- [ABOUT THIS EXERCISE]
In the lines below, look for "energy". Copy each line where it appears.

- [EXERCISE DATA]

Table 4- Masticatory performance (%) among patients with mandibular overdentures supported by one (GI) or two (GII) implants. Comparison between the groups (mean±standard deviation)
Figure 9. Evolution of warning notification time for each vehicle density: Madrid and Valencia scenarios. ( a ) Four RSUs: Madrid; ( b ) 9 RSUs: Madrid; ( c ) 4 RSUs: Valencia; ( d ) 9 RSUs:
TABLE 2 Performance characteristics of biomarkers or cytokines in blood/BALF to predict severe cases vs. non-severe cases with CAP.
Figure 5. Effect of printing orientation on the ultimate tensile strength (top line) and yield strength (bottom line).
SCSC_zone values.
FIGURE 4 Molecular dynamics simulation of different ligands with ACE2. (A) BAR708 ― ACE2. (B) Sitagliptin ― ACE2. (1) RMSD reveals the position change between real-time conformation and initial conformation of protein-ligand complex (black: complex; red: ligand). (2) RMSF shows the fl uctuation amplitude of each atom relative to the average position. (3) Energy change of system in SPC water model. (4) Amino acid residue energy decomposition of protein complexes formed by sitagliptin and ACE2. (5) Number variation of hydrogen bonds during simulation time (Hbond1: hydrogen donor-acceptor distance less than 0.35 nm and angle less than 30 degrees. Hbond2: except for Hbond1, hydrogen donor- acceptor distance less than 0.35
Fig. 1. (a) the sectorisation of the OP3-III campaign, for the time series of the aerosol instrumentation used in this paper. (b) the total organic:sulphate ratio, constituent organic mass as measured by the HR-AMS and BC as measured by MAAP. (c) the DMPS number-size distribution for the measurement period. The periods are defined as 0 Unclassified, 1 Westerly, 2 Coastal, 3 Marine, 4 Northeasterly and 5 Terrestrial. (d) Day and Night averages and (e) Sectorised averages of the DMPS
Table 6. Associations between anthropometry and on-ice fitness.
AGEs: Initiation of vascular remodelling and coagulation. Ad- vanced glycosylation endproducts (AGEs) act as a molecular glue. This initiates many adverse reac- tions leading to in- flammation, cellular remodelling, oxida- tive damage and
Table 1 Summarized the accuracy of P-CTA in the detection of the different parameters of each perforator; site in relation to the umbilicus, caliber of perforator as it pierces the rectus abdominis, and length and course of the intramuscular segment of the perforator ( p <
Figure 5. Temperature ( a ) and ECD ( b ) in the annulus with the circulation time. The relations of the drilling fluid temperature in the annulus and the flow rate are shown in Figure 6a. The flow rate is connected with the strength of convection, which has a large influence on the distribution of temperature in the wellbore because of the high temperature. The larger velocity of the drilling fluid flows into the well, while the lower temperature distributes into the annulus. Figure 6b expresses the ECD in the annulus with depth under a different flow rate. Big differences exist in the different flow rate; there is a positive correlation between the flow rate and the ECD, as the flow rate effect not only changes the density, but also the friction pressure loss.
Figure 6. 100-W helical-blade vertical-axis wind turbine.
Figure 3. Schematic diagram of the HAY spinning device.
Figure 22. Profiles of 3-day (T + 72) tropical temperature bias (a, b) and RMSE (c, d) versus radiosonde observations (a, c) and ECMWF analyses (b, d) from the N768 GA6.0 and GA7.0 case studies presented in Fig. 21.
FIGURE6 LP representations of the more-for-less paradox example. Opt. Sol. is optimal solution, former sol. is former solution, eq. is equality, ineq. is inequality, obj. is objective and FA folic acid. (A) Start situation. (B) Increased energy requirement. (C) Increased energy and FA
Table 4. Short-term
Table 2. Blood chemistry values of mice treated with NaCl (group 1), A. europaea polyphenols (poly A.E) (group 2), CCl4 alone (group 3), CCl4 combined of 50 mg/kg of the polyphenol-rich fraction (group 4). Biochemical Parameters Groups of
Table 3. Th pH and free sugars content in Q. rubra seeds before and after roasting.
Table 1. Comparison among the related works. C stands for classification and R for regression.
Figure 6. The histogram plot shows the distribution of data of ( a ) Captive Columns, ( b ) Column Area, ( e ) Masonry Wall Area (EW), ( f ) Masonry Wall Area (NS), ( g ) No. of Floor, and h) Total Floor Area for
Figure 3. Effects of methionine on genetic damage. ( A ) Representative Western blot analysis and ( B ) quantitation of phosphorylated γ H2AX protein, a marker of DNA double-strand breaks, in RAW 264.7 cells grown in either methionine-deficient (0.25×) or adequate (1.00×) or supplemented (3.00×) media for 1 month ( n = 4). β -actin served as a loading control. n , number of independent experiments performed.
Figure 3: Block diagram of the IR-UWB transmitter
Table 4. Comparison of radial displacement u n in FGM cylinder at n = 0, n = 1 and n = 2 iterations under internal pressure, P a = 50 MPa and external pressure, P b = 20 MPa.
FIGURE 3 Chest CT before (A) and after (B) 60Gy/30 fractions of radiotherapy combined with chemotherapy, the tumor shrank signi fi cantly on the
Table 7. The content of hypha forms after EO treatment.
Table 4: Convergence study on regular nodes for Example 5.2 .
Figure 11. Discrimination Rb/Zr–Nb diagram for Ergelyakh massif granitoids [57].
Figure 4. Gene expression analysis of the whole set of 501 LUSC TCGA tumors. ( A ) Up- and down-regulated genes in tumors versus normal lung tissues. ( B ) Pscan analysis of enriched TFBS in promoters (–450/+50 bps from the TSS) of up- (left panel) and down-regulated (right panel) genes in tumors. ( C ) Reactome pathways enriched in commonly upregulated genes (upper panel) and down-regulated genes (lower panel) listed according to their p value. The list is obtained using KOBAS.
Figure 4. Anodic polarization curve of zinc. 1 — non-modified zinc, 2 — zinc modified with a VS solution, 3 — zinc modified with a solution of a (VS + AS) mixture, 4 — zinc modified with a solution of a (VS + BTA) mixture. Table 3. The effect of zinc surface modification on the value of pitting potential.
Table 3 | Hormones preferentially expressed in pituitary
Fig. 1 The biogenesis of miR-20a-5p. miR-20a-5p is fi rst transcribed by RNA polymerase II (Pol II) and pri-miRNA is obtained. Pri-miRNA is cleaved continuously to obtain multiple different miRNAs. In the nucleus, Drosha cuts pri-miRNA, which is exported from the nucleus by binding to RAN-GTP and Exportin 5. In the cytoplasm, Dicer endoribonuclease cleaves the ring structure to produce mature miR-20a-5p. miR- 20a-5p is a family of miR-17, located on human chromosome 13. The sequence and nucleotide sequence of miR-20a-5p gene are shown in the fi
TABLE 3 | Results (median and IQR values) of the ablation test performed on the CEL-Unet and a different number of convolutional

- [WRITTEN SOLUTION]
FIGURE 4 Molecular dynamics simulation of different ligands with ACE2. (A) BAR708 ― ACE2. (B) Sitagliptin ― ACE2. (1) RMSD reveals the position change between real-time conformation and initial conformation of protein-ligand complex (black: complex; red: ligand). (2) RMSF shows the fl uctuation amplitude of each atom relative to the average position. (3) Energy change of system in SPC water model. (4) Amino acid residue energy decomposition of protein complexes formed by sitagliptin and ACE2. (5) Number variation of hydrogen bonds during simulation time (Hbond1: hydrogen donor-acceptor distance less than 0.35 nm and angle less than 30 degrees. Hbond2: except for Hbond1, hydrogen donor- acceptor distance less than 0.35
FIGURE6 LP representations of the more-for-less paradox example. Opt. Sol. is optimal solution, former sol. is former solution, eq. is equality, ineq. is inequality, obj. is objective and FA folic acid. (A) Start situation. (B) Increased energy requirement. (C) Increased energy and FA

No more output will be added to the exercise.